### DATA PROVIDED:
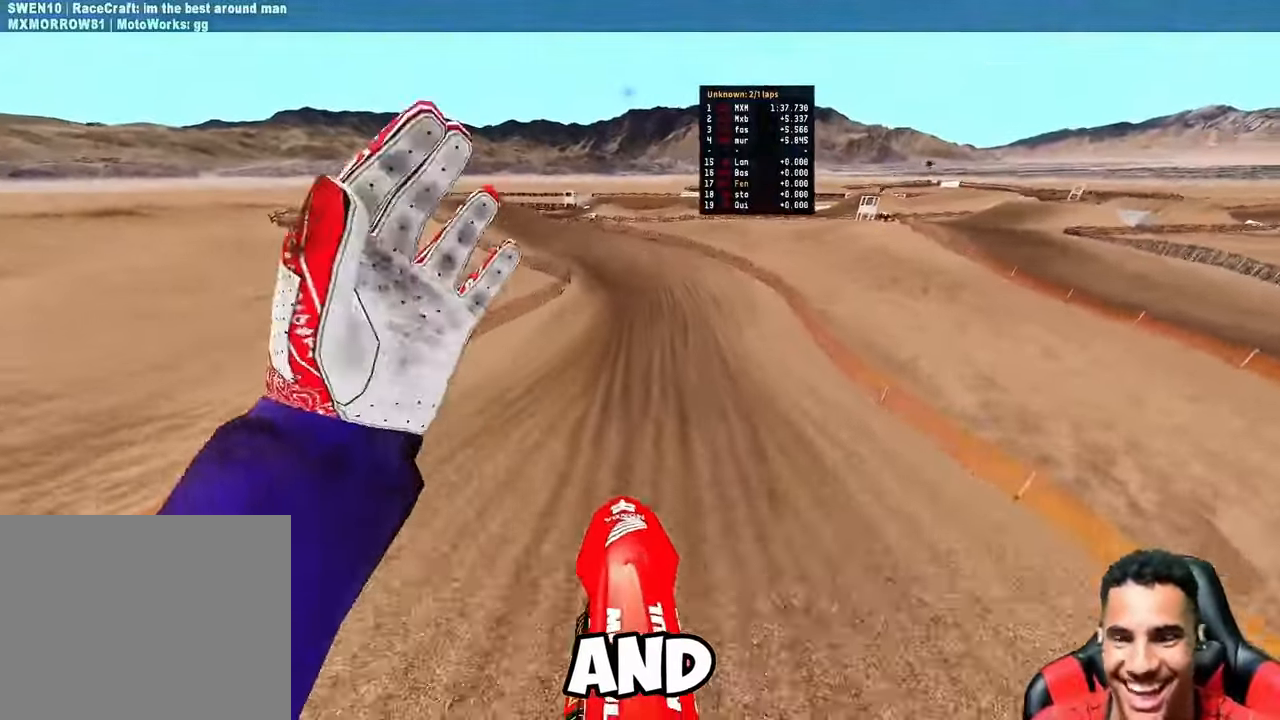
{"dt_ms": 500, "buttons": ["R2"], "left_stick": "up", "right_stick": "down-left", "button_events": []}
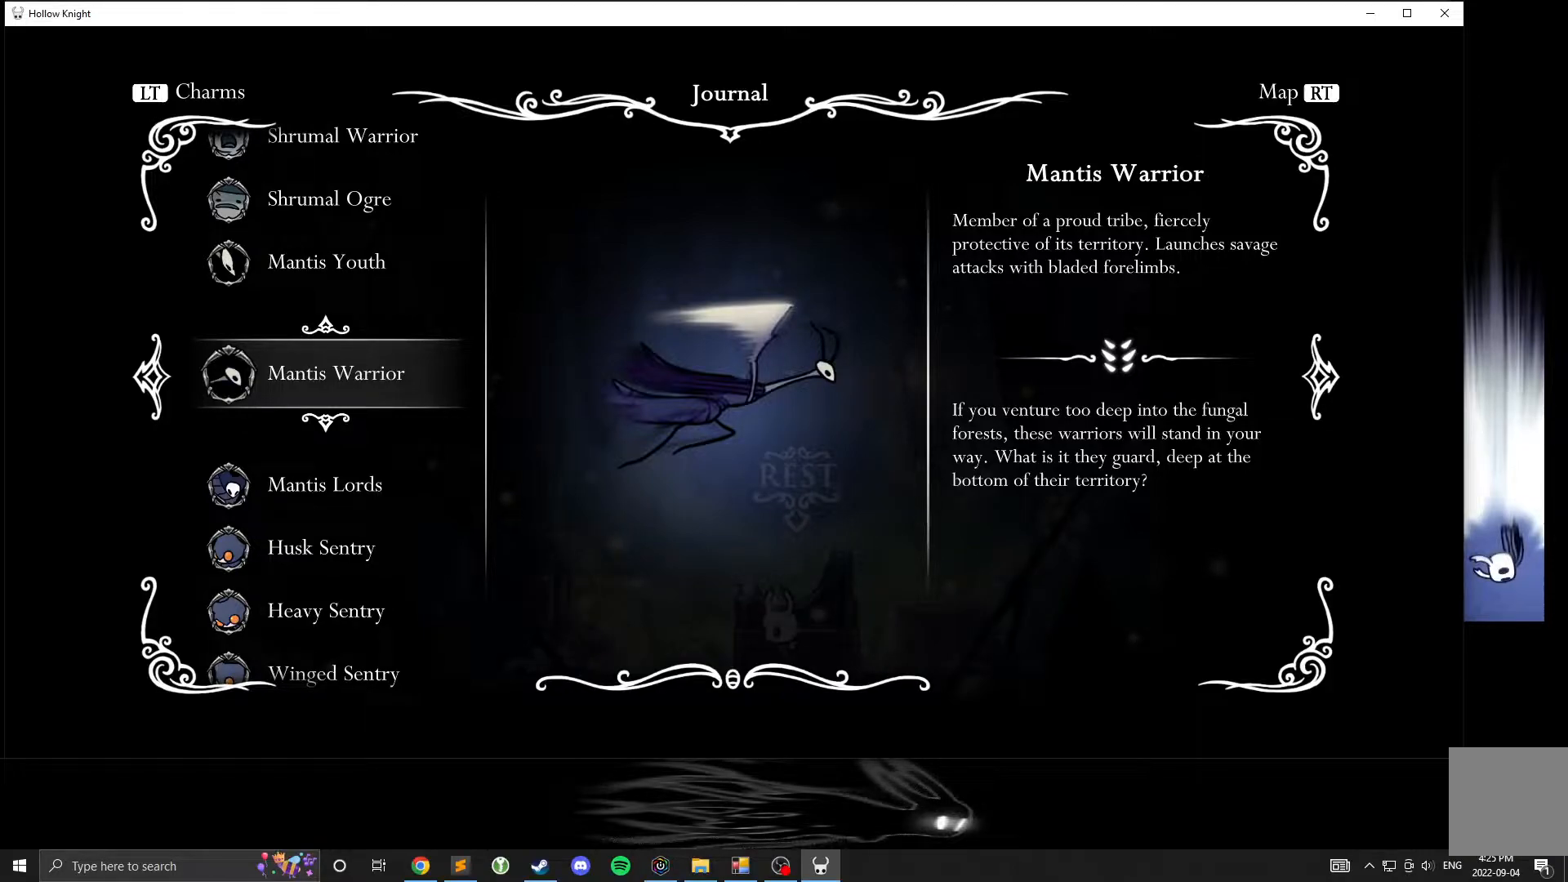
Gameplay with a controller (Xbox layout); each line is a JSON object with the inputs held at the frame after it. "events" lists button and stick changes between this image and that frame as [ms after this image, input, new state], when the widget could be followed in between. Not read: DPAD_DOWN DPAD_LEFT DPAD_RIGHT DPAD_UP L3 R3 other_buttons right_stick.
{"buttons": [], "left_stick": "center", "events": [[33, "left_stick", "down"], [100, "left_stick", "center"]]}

### TASK:
Write out the whole listing above exactly; do not include the pictures.

### OUTPUT OF THE TASK:
{"dt_ms": 500, "buttons": ["R2"], "left_stick": "up", "right_stick": "down-left", "button_events": []}
Gameplay with a controller (Xbox layout); each line is a JSON object with the inputs held at the frame after it. "events" lists button and stick changes between this image and that frame as [ms after this image, input, new state], when the widget could be followed in between. Not read: DPAD_DOWN DPAD_LEFT DPAD_RIGHT DPAD_UP L3 R3 other_buttons right_stick.
{"buttons": [], "left_stick": "center", "events": [[33, "left_stick", "down"], [100, "left_stick", "center"]]}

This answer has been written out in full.